Questions on the material:
1/ Summarize the mailing-list post in two sentences.
2/ In one or two sentences, explain why the proposal in the mailing-list post has tok_stdin_decode() encode the decoded Unicode to UTF-8.

Text shown:
--- START ---
[Python-Dev] Generalised String Coercion

M.-A. Lemburg mal at egenix.com
Mon Aug 8 13:06:31 CEST 2005

Michael Hudson wrote:
> "M.-A. Lemburg" <mal at egenix.com> writes:
>>Set the external encoding for stdin, stdout, stderr:
>>(also an example for adding encoding support to an
>>existing file object):
>>def set_sys_std_encoding(encoding):
>>    # Load encoding support
>>    (encode, decode, streamreader, streamwriter) = codecs.lookup(encoding)
>>    # Wrap using stream writers and readers
>>    sys.stdin = streamreader(sys.stdin)
>>    sys.stdout = streamwriter(sys.stdout)
>>    sys.stderr = streamwriter(sys.stderr)
>>    # Add .encoding attribute for introspection
>>    sys.stdin.encoding = encoding
>>    sys.stdout.encoding = encoding
>>    sys.stderr.encoding = encoding
>>Example session:
>>>>>print 'hello'
>>Note that the interactive session bypasses the sys.stdin
>>redirection, which is why you can still enter Python
>>commands in ASCII - not sure whether there's a reason
>>for this, or whether it's just a missing feature.
> Um, I'm not quite sure how this would be implemented.  Interactive
> input comes via PyOS_Readline which deals in FILE*s... this area of
> the code always confuses me :(

Me too.

It appears that this part of the Python code
has undergone so many iterations and patches, that the
structure has suffered a lot, e.g. the main() functions calls
PyRun_AnyFileFlags(stdin, "<stdin>", &cf),
but the fp argument stdin is then subsequently
ignored if the tok_nextc() function finds that
a prompt is set.

Anyway, hacking along the same lines, I think
the above can be had by changing tok_stdin_decode()
to use a possibly available sys.stdin.decode()
method for the decoding of the data read by
PyOS_Readline(). This would then return Unicode
which tok_stdin_decode() could then encode to
UTF-8 which is the encoding that the tokenizer
can work on.
--- END ---
Records provided:
--- START ---
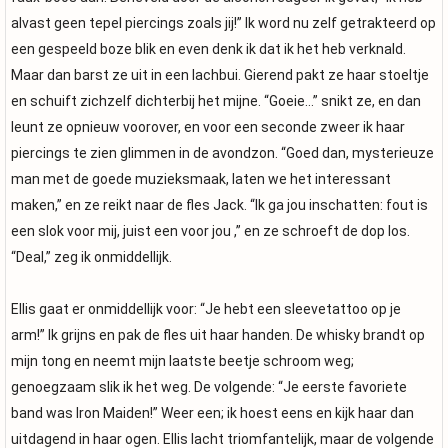
alvast geen tepel piercings zoals jij!” Ik word nu zelf getrakteerd op
een gespeeld boze blik en even denk ik dat ik het heb verknald.
Maar dan barst ze uit in een lachbui. Gierend pakt ze haar stoeltje
en schuift zichzelf dichterbij het mijne. “Goeie…” snikt ze, en dan
leunt ze opnieuw voorover, en voor een seconde zweer ik haar
piercings te zien glimmen in de avondzon. “Goed dan, mysterieuze
man met de goede muzieksmaak, laten we het interessant
maken,” en ze reikt naar de fles Jack. “Ik ga jou inschatten: fout is
een slok voor mij, juist een voor jou ,” en ze schroeft de dop los.
“Deal,” zeg ik onmiddellijk.
Ellis gaat er onmiddellijk voor: “Je hebt een sleevetattoo op je
arm!” Ik grijns en pak de fles uit haar handen. De whisky brandt op
mijn tong en neemt mijn laatste beetje schroom weg;
genoegzaam slik ik het weg. De volgende: “Je eerste favoriete
band was Iron Maiden!” Weer een; ik hoest eens en kijk haar dan
uitdagend in haar ogen. Ellis lacht triomfantelijk, maar de volgende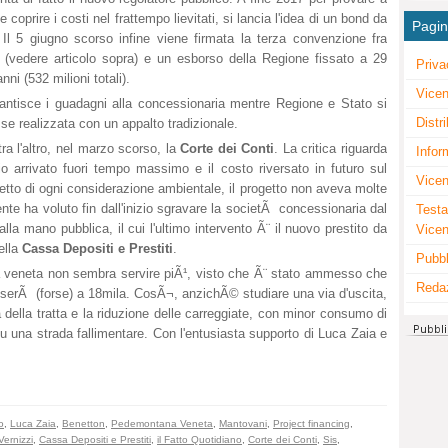
coprire i costi nel frattempo lievitati, si lancia l'idea di un bond da
Pagi
 Il 5 giugno scorso infine viene firmata la terza convenzione fra
(vedere articolo sopra) e un esborso della Regione fissato a 29
Priva
nni (532 milioni totali).
Vicen
arantisce i guadagni alla concessionaria mentre Regione e Stato si
Distr
sse realizzata con un appalto tradizionale.
ra l'altro, nel marzo scorso, la
Corte dei Conti
. La critica riguarda
Infor
rio arrivato fuori tempo massimo e il costo riversato in futuro sul
Vicen
etto di ogni considerazione ambientale, il progetto non aveva molte
ente ha voluto fin dall'inizio sgravare la societÃ concessionaria dal
Testa
alla mano pubblica, il cui l'ultimo intervento Ã¨ il nuovo prestito da
Vice
ella
Cassa Depositi e Prestiti
.
Pubbl
veneta non sembra servire piÃ¹, visto che Ã¨ stato ammesso che
Reda
 passerÃ (forse) a 18mila. CosÃ¬, anzichÃ© studiare una via d'uscita,
della tratta e la riduzione delle carreggiate, con minor consumo di
su una strada fallimentare. Con l'entusiasta supporto di Luca Zaia e
o
,
Luca Zaia
,
Benetton
,
Pedemontana Veneta
,
Mantovani
,
Project financing
,
Vernizzi
,
Cassa Depositi e Prestiti
,
il Fatto Quotidiano
,
Corte dei Conti
,
Sis
,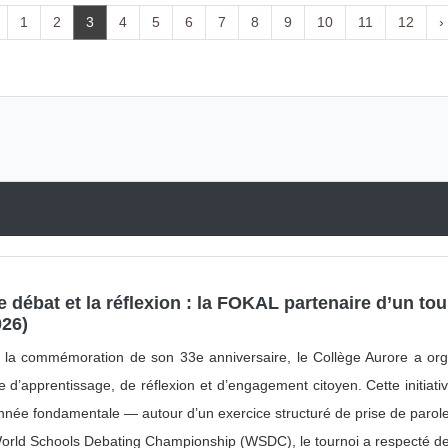
1
2
3
4
5
6
7
8
9
10
11
12
›
 débat et la réflexion : la FOKAL partenaire d’un tou
026)
 la commémoration de son 33e anniversaire, le Collège Aurore a orga
’apprentissage, de réflexion et d’engagement citoyen. Cette initiati
née fondamentale — autour d’un exercice structuré de prise de parole
World Schools Debating Championship (WSDC), le tournoi a respecté d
--- END ---
Responses for each task:
1/ The post quotes a function that sets an external encoding by wrapping sys.stdin, sys.stdout and sys.stderr in codec stream readers and writers, and notes that the interactive session bypasses the sys.stdin redirection. It agrees that the interactive-input code is confusing after many iterations and patches, and proposes changing tok_stdin_decode() to decode data read by PyOS_Readline() with a possibly available sys.stdin.decode() method, then encode the resulting Unicode to UTF-8 for the tokenizer.

2/ UTF-8 is the encoding the tokenizer can work on. After sys.stdin.decode() turns the data read by PyOS_Readline() into Unicode, tok_stdin_decode() would therefore encode that Unicode to UTF-8 so the tokenizer can process it.